“元尊,四界的名册都已经在这里了,诸位将军等候在门外等待您派发任务。”花将军将名册递到前来,因着棠溪铭识的手书,各位将军不到四日便将所有的名单拿来,棠溪铭识伸手依次覆过去,只是淡淡地看了一眼,便对花青说道:“拿出去吧,让他们将名册上的人一一分组,找出各小队的具体人员名单,理清人员变动脉络,再将失踪合荒令的人加进小组中,着重排查。”
花青听到这句话,面色就已经不好了:“元尊,这这,这工作量也太大了吧,就这几个人得干到猴年马月啊。”
棠溪铭识拿起手中书卷,只是淡淡的点头:“嗯,有理,所以我会让膳房多备一点饭食送去的,辛苦将军们了。”
“......”
花青内心长憋一口气,转身告退,这一摞摞的卷轴抱起来都费劲,更别说一本本要看,还要分组,这元尊到底打的什么算盘,官儿大的主的心思,难说啊!
棠溪铭识见人都离开了,放下手中做样子的书,转身进了内厅,关好房门,盘膝坐于床沿,他右手展开,一朵青色的莲花温润儒雅,悬于掌心,竟是照的整个房间都亮堂起来,更衬得坐在中央的男子清尘脱俗、仙风道骨。
他额头间青莲的印记凸显,与手中的灵花相互呼应,闭眼凝神间,额头上的青莲骤然发出凌盛的光芒,于此同时,他手中的青莲忽然合上花蕊,再此张开时,青莲的中心托着一朵小小的金色莲花,一道轻快的声音从中传出:“呦呵,元尊怎得想起联系我了?荣幸荣幸啊!”
棠溪铭识缓缓睁眼,金色莲花旋转不停,激荡出山岳似的波纹,对方的人好似憋了许久般,有说不完的话:“让我想想,可是这白域的悬案啊,这名册你应该到手了吧,怎得,想让我亲自送一送?”
棠溪铭识正欲开口,对方乍得又开始叨叨:“难不成是我妹子欺负你了,不应该啊,你不是和她分开了嘛,哦?白域里头有我妹子啊,你们这是......又重逢了?”
棠溪铭识目视前方,左耳朵进右耳朵出,不愧是兄妹两个,给耳朵磨茧子的本事是一个更甚一个。

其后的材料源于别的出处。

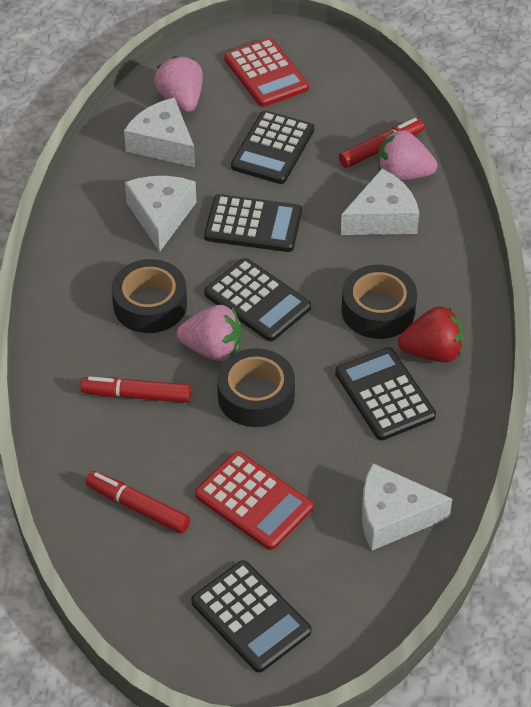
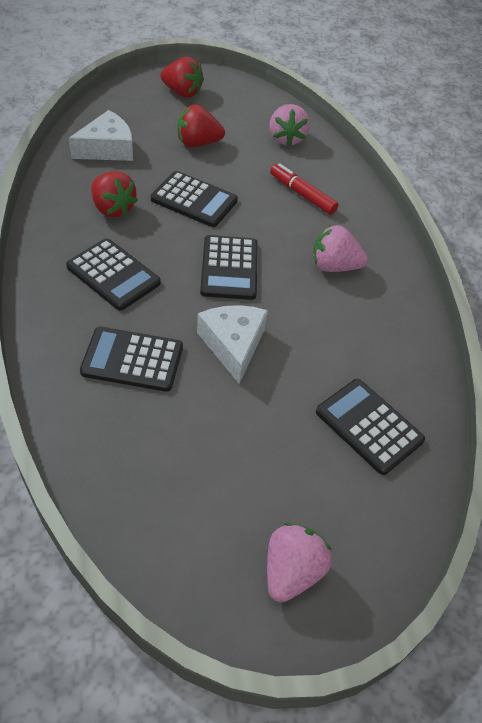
black tape: [112,259,187,333] [217,348,295,427] [342,265,417,339] = 3 -> none = 0
red calculator: [195,451,313,550] [224,38,309,107] = 2 -> none = 0
red marker: [81,376,191,403] [85,471,190,534] [339,118,425,168] = 3 -> [270,163,338,215] = 1
red strawberry: [398,306,464,362] = 1 -> [91,171,138,217] [160,57,204,98] [178,104,225,147] = 3
white cheese: [124,98,195,167] [125,176,197,252] [341,169,419,235] [362,463,452,550] = 4 -> [69,110,133,161] [197,305,268,384] = 2

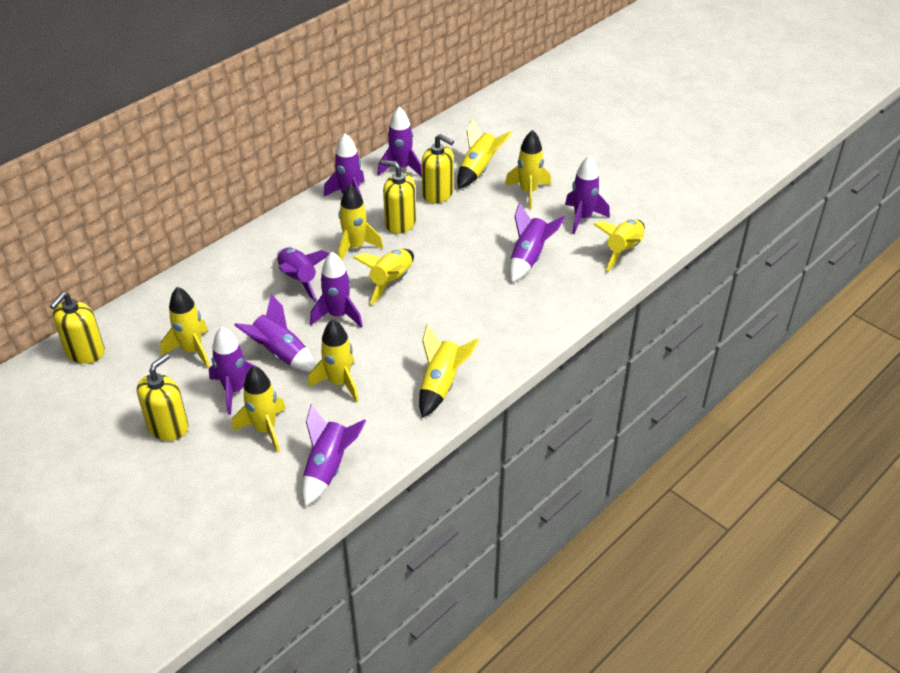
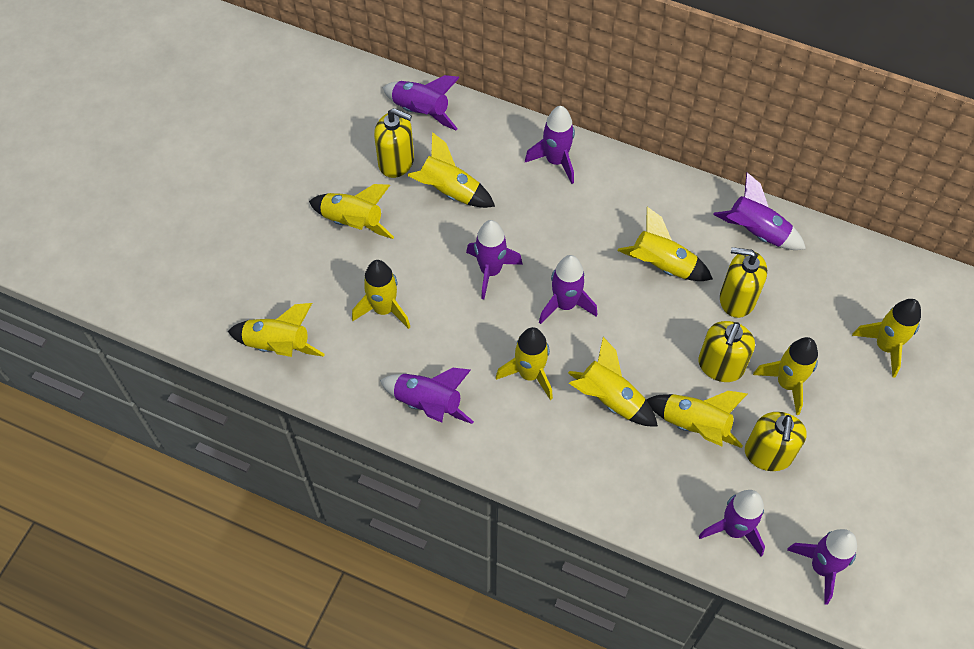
purple rocket: [209,327,259,415] [234,294,316,372] [277,247,330,302] [302,404,366,507] [310,252,363,328] [324,133,365,197] [378,107,422,177] [509,203,565,283] [565,156,610,234] = 9 -> [380,368,474,424] [383,75,460,130] [466,220,523,299] [525,106,575,184] [539,255,598,324] [699,490,765,556] [713,172,806,250] [787,529,857,604] = 8
yellow rocket: [160,287,210,368] [232,366,286,453] [308,319,359,402] [338,184,383,260] [353,249,414,305] [419,325,479,418] [457,118,512,189] [505,130,551,209] [594,219,645,271] = 9 -> [228,303,325,357] [309,184,394,239] [352,260,410,329] [407,132,495,208] [496,327,553,400] [568,337,658,426] [617,207,713,281] [646,391,747,448] [753,337,818,415] [852,299,921,378] = 10

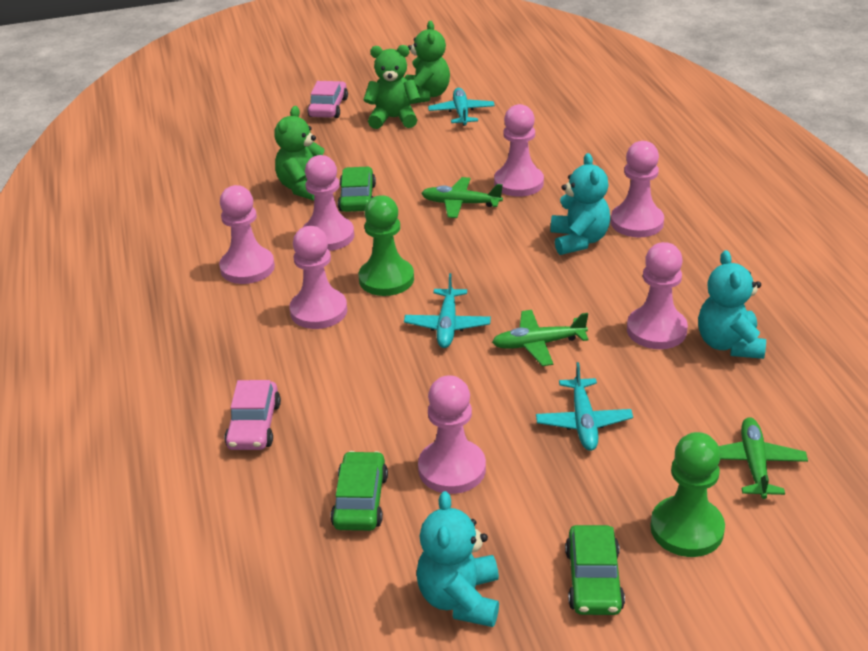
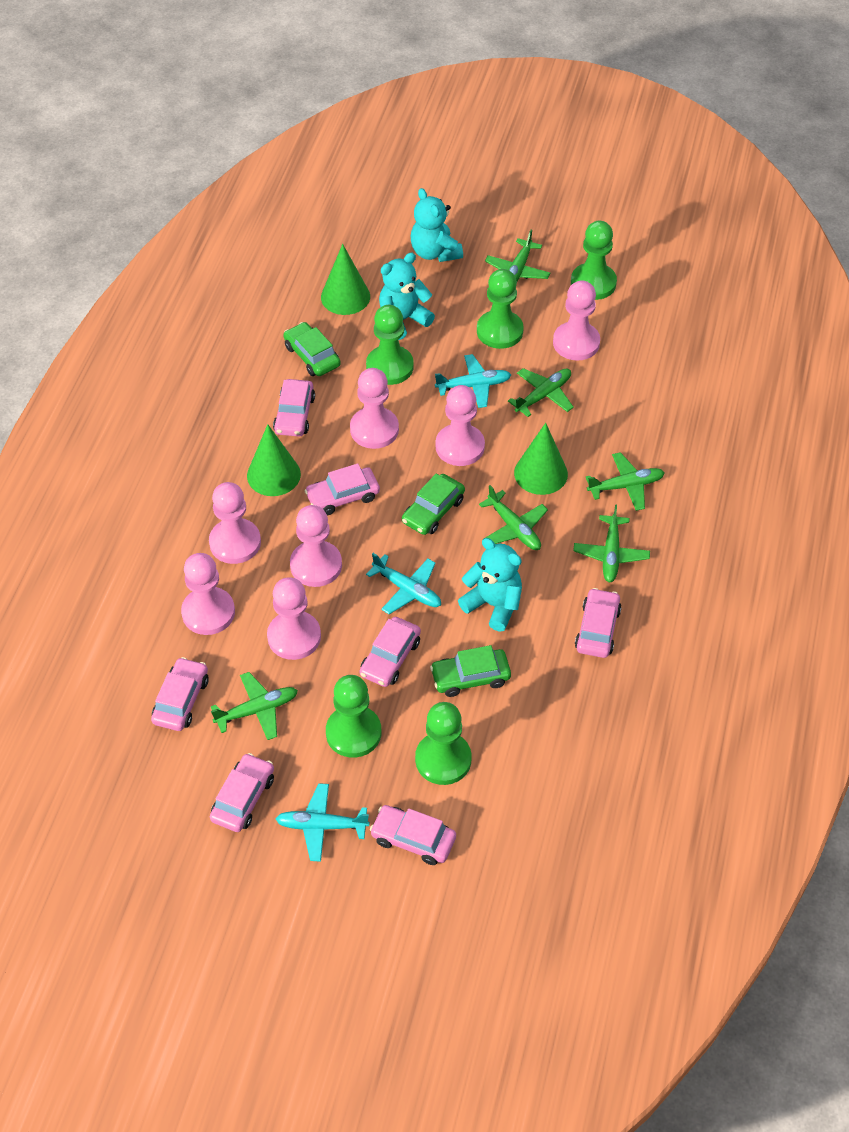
green cone: none = 0 -> [247,424,301,496] [321,244,370,315] [514,423,568,495] = 3
green pawn: [359,195,414,296] [650,432,725,557] = 2 -> [326,675,381,758] [366,305,414,385] [415,702,472,785] [477,269,524,349] [571,221,617,300] = 5
green plane: [421,177,503,218] [492,310,589,366] [719,417,808,499] = 3 -> [211,672,298,740] [479,485,548,550] [485,230,550,282] [508,368,574,417] [573,505,650,583] [586,452,665,511] = 6
green teddy bear: [274,106,325,201] [363,45,420,129] [405,21,450,104] = 3 -> none = 0
pink car: [224,380,281,450] [307,81,348,118] = 2 -> [151,657,209,731] [210,753,274,832] [273,379,315,437] [304,463,380,515] [360,617,421,687] [370,805,456,865] [575,588,622,658] = 7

“不是。”棠溪铭识瞅着他喘气儿的间隙开口,“我要你助我去仙界找到凶手。”
对方沉默了一会儿,好似对这个话并不意外,只是调整了一下自己懒散的语调和坐姿:“哦?元尊这是怀疑我仙界作假?”
“合荒将士阵亡名册中,除了姓名、籍贯之外还有身陨时间、地方和原因,便于取回尸骨,拿到合荒令,既然你对此事一直在关注,想必就知道我话里的意思。”
“当然,能神不知鬼不觉地盗走合荒令,最简便的方式便是将收回合荒令的将士放到暴尸荒野的那一份儿里,而将士阵亡名册与合荒令的抹印不是一拨人,这中间的空隙就带来了作案的漏洞,只需要在合荒令处理前改写阵亡名册就好了,你们又查不出来,何乐而不为。只是既然你都查不出来,我不就更查不出来了,查出来又怎样,你能找谁呢?六界可是不得干涉内政的啊,我倒是想帮你干掉太后,可她若是一口咬死干不掉呢,死的不就是我嘛,元尊,你可是出了个好主意啊,想干掉同僚啊,可惜我的妹妹,跟了你这么久,还不知道......”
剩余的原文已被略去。